Ich verwende auch ubuntu, aber ich hatte damit keine Probleme.
> kann ich nicht einfach unter '/etc/network/interfaces' eine statische IP> hinzufügen und das Problem so umgehen?
Nein, es gibt 2 andere Möglichkeiten. Aber man sollte die Uhrsache
bekämpfen, nicht die Wirkung.
> Eine zweite Möglichkeit, welche mir eingefallen ist, was wäre, wenn ich> einen Apache auf meinem Desktop-Rechner aufsetze und diesen mit DHCP> ausstatte, so dass dieser mir einfach eine zweite IP zuweist?!

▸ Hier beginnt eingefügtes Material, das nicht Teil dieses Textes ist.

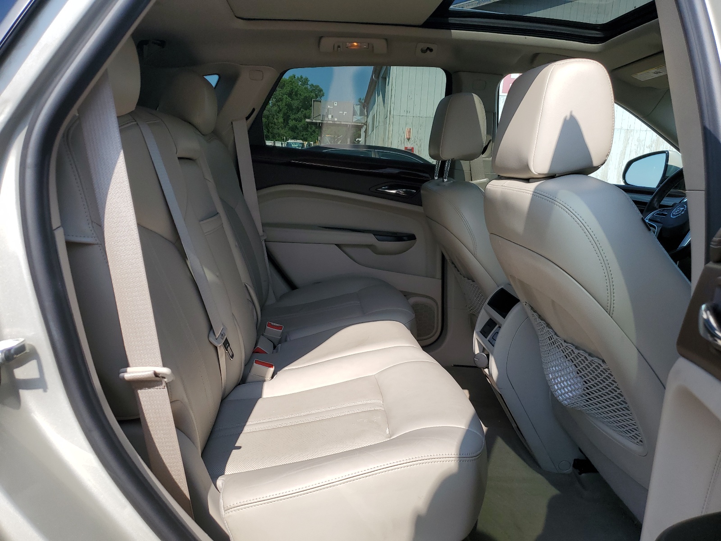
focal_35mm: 26
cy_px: 270
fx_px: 542
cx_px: 360
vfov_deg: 53.1
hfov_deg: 67.3
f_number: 1.5
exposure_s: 1/2000
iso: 50
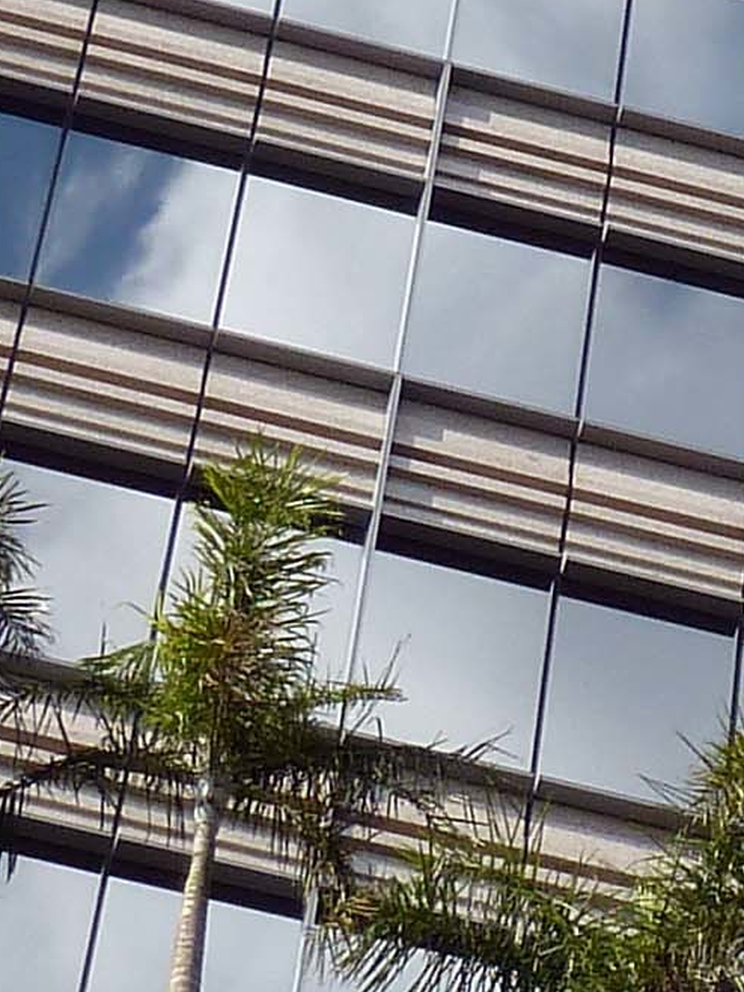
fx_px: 7654
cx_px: 1526
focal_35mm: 267
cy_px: 248
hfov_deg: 5.4
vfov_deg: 7.4
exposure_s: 1/500
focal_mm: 7.3
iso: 80
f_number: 3.7
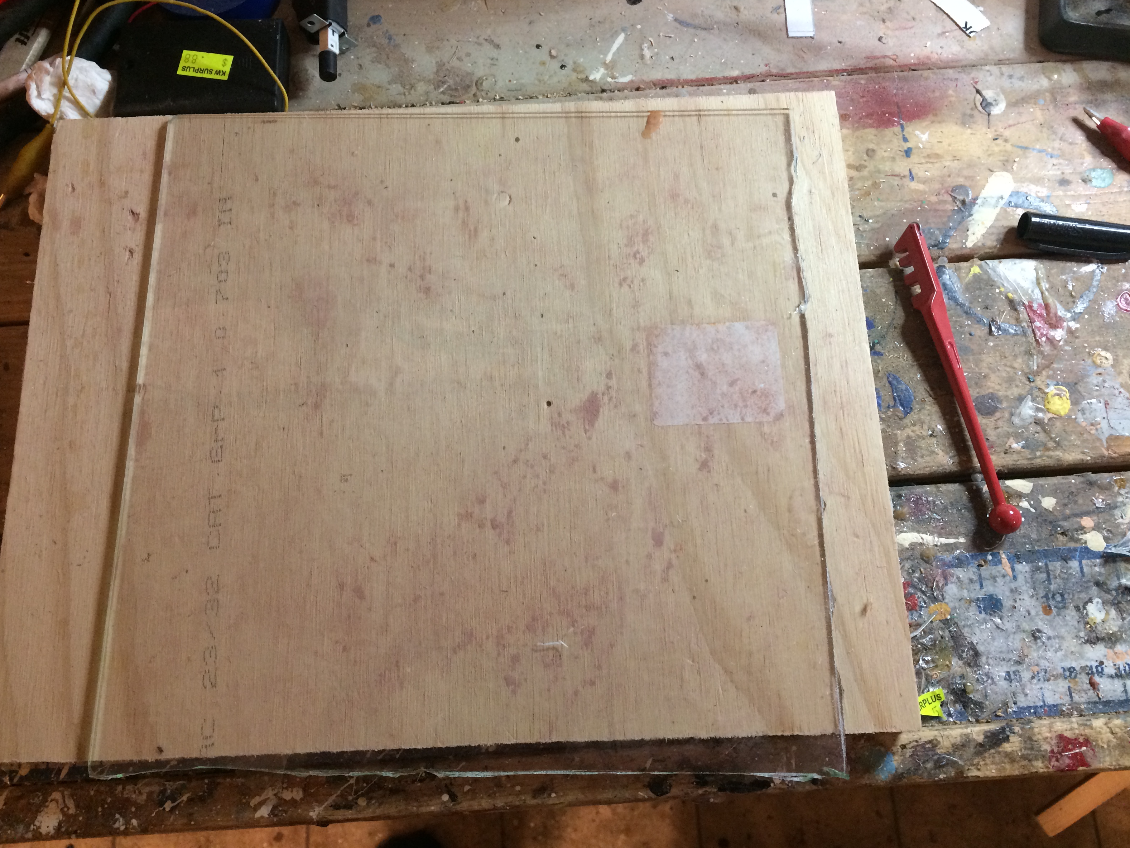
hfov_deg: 60.0
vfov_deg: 46.8
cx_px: 548
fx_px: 979
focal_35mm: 30
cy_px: 411
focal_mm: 4.15
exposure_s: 1/30
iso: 160
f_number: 2.2
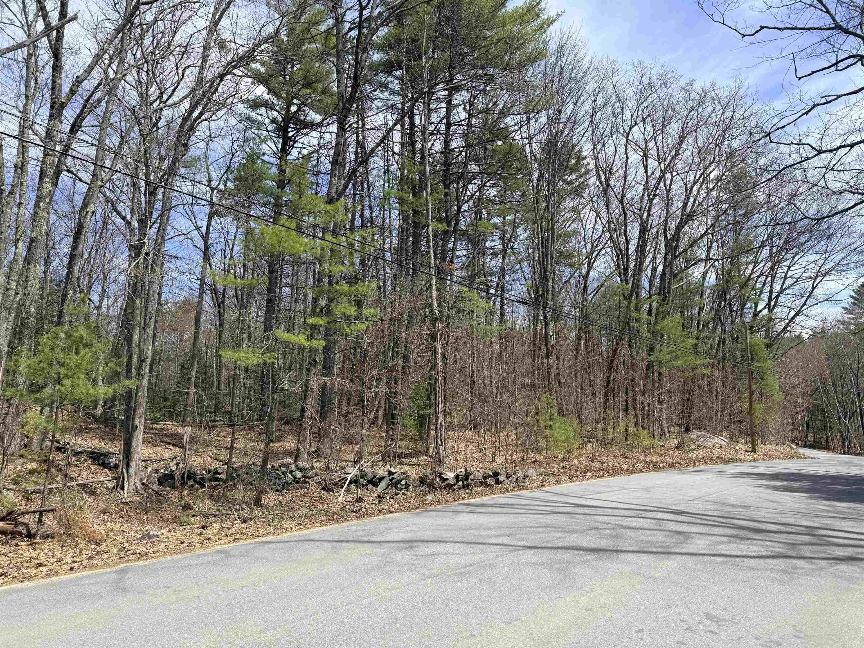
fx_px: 599
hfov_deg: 71.6
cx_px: 432
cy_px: 324
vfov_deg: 56.8
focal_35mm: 24
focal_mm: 6.76
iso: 80
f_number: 1.78
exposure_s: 1/3279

Das ist zwar möglich, löst aber keine Probleme und umgeht diese auch
nicht.
PS: In Wireshark kann man von einem Packet einen Hexdump erzeugen, indem
man mit der rechten Maustaste auf das Packet klickt und dann
"Copy->Bytes->Hex Stream" anklickt.
Die Ausgaben von ifconfig, arp -a und ip addr sind vor, wie auch nach
dem reply, vollkommen identisch.
Das ist die Ausgabe des Wireshark-HexDumps eines gesendeten Reply
Paketes.
xxxxxxxxxxxxffffffffffff08060001080006040002ffffffffffffc0a80266xxxxxxxx
xxxxc0a80265
xxxxxxxxxxxx = empfaenger
ffffffffffff = spoof_sender
> ...sowie ein Hexdump des ARP-Request und def ARP-Reply erforderlich.
Ich habe gedacht, Du meintest Cache Poisoning und habe daher immer nur
das Reply gesendet.
Ich habe gerade bemerkt, dass 50% aller Router und Switches alle
Ethernetframes verwerfen, die die selbe Quell- und Ziel- mac adresse
haben. Ich empfehle deshalb ein ethernet loopback device zu bauen, wie
hier beschrieben:
https://www.juniper.net/documentation/en_US/junos14.2/topics/task/operational/fe-ge-loopback-plug-rj-45.html
Im Anhang ist ein Bild von meinem. Ist wirklich hilfreich.
Um es zu verwenden, einfach zuerst dem Ethernet-Interface eine ip
zuweisen:
1
# beispiel
2
sudo ifconfig eth0 192.168.8.5/24
und danach das Device einstecken. Den Packetsocket an das
Eternet-Interface binden, und mit dem arp-reply eine ip-addresse im
selben subnet wie die ip des Eternet-Interface senden, aber nicht die
selbe Adresse wie die des Eternet-Interface nutzen.